DOCUMENT PASSAGE:
*** Begin section ***
The JIT compiler can use more than one compilation thread to perform JIT compilation tasks. Using multiple threads can potentially help Java applications to start faster. In practice, multiple JIT compilation threads show performance improvements only where there are unused processing cores in the system.

The default number of compilation threads is identified by the JVM, and is dependent on the system configuration. If the resulting number of threads is not optimum, you can override the JVM decision by using the -XcompilationThreads option. For information on using this option, see -X options.

Note: If your system does not have unused processing cores, increasing the number of compilation threads is unlikely to produce a performance improvement.

The compilation consists of the following phases. All phases except native code generation are cross-platform code.

Phase 1 - inlining

Inlining is the process by which the trees of smaller methods are merged, or "inlined", into the trees of their callers. This speeds up frequently executed method calls. Two inlining algorithms with different levels of aggressiveness are used, depending on the current optimization level. Optimizations performed in this phase include:

Trivial inlining
Call graph inlining
Tail recursion elimination
Virtual call guard optimizations

Phase 2 - local optimizations

Local optimizations analyze and improve a small section of the code at a time. Many local optimizations implement tried and tested techniques used in classic static compilers. The optimizations include:

Local data flow analyses and optimizations
Register usage optimization
Simplifications of Java idioms

These techniques are applied repeatedly, especially after global optimizations, which might have pointed out more opportunities for improvement.

Phase 3 - control flow optimizations

Control flow optimizations analyze the flow of control inside a method (or specific sections of it) and rearrange code paths to improve their efficiency. The optimizations are:

Code reordering, splitting, and removal
Loop reduction and inversion
Loop striding and loop-invariant code motion
Loop unrolling and peeling
Loop versioning and specialization
Exception-directed optimization
Switch analysis

Phase 4 - global optimizations

Global optimizations work on the entire method at once. They are more "expensive", requiring larger amounts of compilation time, but can provide a great increase in performance. The optimizations are:

Global data flow analyses and optimizations
Partial redundancy elimination
Escape analysis
GC and memory allocation optimizations
Synchronization optimizations

Phase 5 - native code generation

Native code generation processes vary, depending on the platform architecture. Generally, during this phase of the compilation, the trees of a method are translated into machine code instructions; some small optimizations are performed according to architecture characteristics. The compiled code is placed into a part of the JVM process space called the code cache; the location of the method in the code cache is recorded, so that future calls to it will call the compiled code. At any given time, the JVM process consists of the JVM executable files and a set of JIT-compiled code that is linked dynamically to the bytecode interpreter in the JVM.
*** End section ***
SET OF TASKS:
(A) Answer these questions from the JIT compiler passage:
(i) Under what condition do multiple JIT compilation threads show performance improvements in practice?
(ii) Which compilation phase is the only one that is not cross-platform code?
(iii) What is the name of the part of the JVM process space where compiled code is placed?
(B) From the JIT compiler passage, reproduce the stretch from "Note: If your" through "are cross-platform code." word for word.
(C) According to the JIT compiler passage, why are the local optimization techniques applied repeatedly, especially after global optimizations? Answer in one to three sentences.

SUPPLIED DATA:
*** Begin section ***
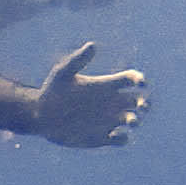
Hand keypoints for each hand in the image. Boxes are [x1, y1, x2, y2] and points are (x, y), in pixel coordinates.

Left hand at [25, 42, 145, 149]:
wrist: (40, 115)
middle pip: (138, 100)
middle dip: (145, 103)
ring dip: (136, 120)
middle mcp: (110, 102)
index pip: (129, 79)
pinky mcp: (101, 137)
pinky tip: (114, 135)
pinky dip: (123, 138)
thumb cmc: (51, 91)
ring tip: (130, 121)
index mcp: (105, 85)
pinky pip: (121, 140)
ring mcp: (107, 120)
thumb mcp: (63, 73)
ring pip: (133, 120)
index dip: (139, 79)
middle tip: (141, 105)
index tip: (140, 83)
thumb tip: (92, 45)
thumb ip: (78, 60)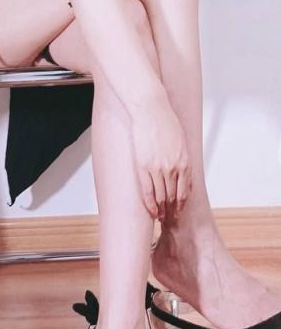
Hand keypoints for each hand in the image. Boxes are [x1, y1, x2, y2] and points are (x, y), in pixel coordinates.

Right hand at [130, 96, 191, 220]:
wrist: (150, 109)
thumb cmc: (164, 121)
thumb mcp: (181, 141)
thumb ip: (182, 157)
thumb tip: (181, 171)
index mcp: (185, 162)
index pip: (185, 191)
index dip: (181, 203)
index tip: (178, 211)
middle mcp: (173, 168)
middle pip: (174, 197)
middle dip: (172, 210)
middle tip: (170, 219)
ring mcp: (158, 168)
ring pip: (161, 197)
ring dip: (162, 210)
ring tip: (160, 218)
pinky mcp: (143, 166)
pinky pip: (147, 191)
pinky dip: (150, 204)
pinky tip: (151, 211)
*** End section ***
*** Begin section ***
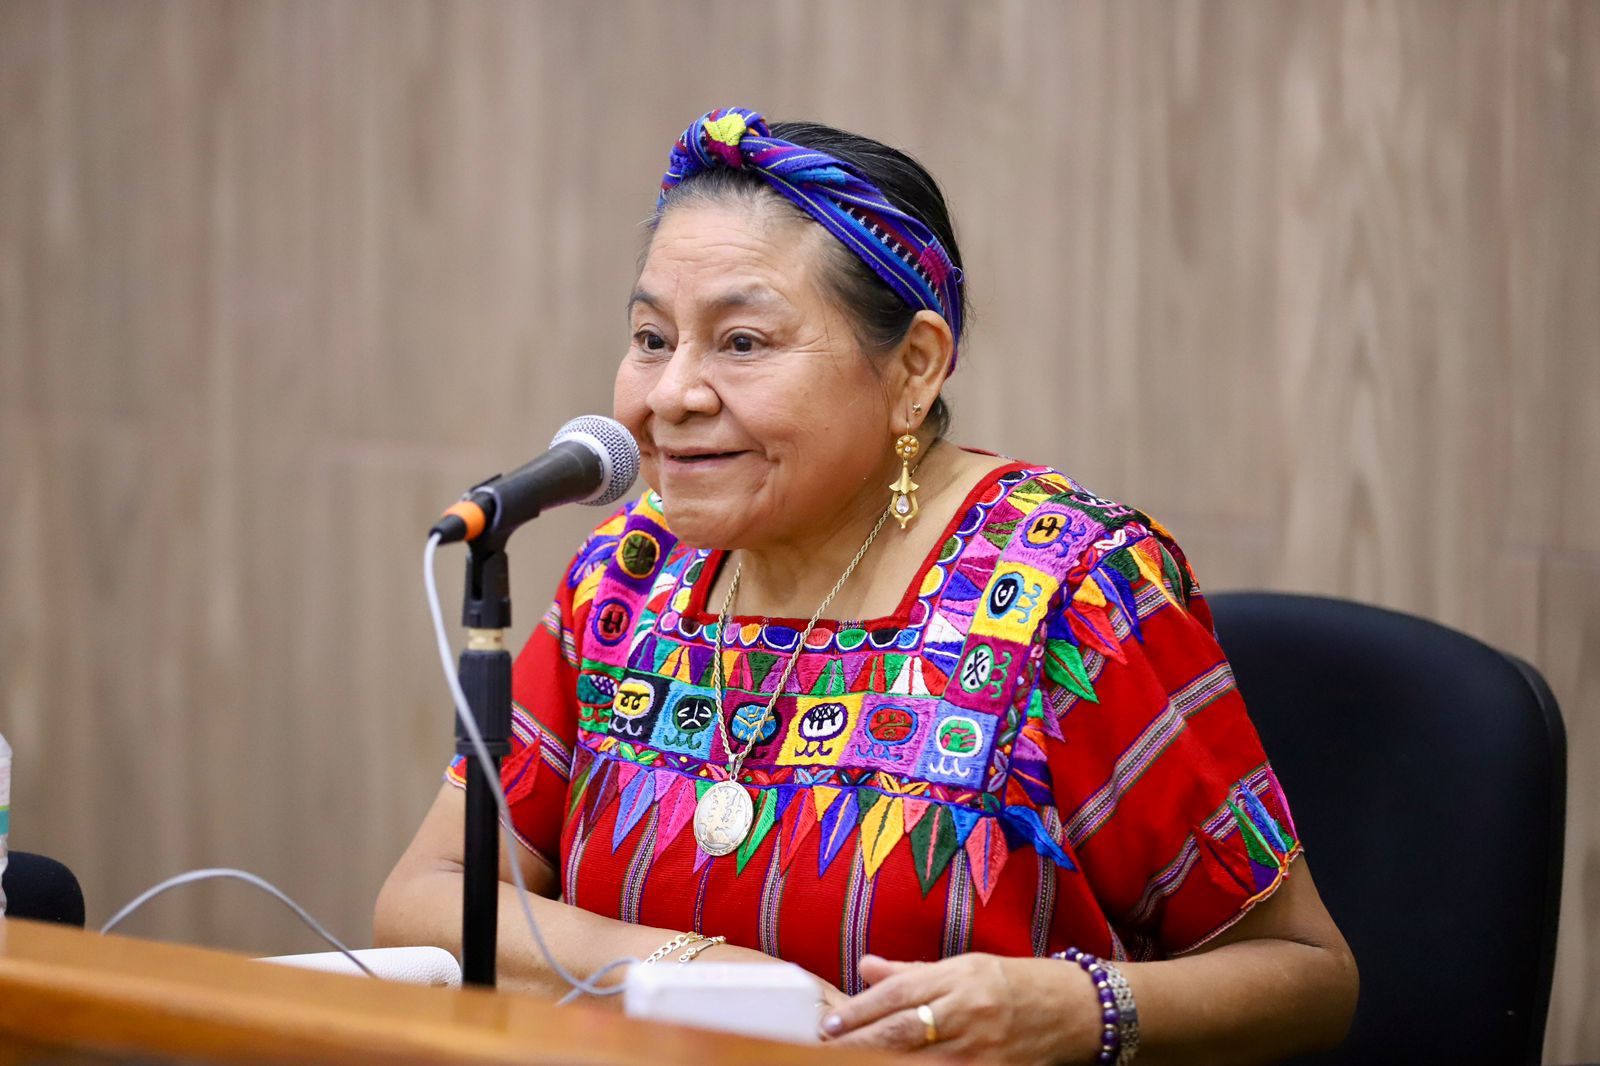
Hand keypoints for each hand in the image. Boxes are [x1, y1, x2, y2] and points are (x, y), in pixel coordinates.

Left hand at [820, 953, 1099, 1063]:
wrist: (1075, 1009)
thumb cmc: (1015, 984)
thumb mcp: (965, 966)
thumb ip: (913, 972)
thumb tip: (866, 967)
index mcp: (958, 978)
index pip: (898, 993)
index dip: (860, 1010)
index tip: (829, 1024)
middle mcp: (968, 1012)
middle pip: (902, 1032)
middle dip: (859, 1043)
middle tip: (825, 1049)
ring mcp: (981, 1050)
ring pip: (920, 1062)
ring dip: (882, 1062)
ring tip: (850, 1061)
*** End section ***
*** Begin section ***
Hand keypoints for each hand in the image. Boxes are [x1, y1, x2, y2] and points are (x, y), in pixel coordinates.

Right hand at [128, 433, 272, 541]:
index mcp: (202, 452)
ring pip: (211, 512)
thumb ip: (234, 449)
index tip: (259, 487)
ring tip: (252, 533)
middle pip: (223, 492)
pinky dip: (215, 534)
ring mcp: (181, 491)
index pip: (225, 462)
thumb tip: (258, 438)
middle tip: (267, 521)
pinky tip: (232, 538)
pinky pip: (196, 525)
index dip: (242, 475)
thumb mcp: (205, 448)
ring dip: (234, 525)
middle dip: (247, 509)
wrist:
*** End section ***
SET OF ANSWERS:
(A)
(i) Only where there are unused processing cores in the system.
(ii) Phase 5, native code generation.
(iii) The code cache.

(B)
Note: If your system does not have unused processing cores, increasing the number of compilation threads is unlikely to produce a performance improvement.

The compilation consists of the following phases. All phases except native code generation are cross-platform code.

(C) Global optimizations might have pointed out more opportunities for improvement. Applying the local techniques again lets the compiler use those opportunities.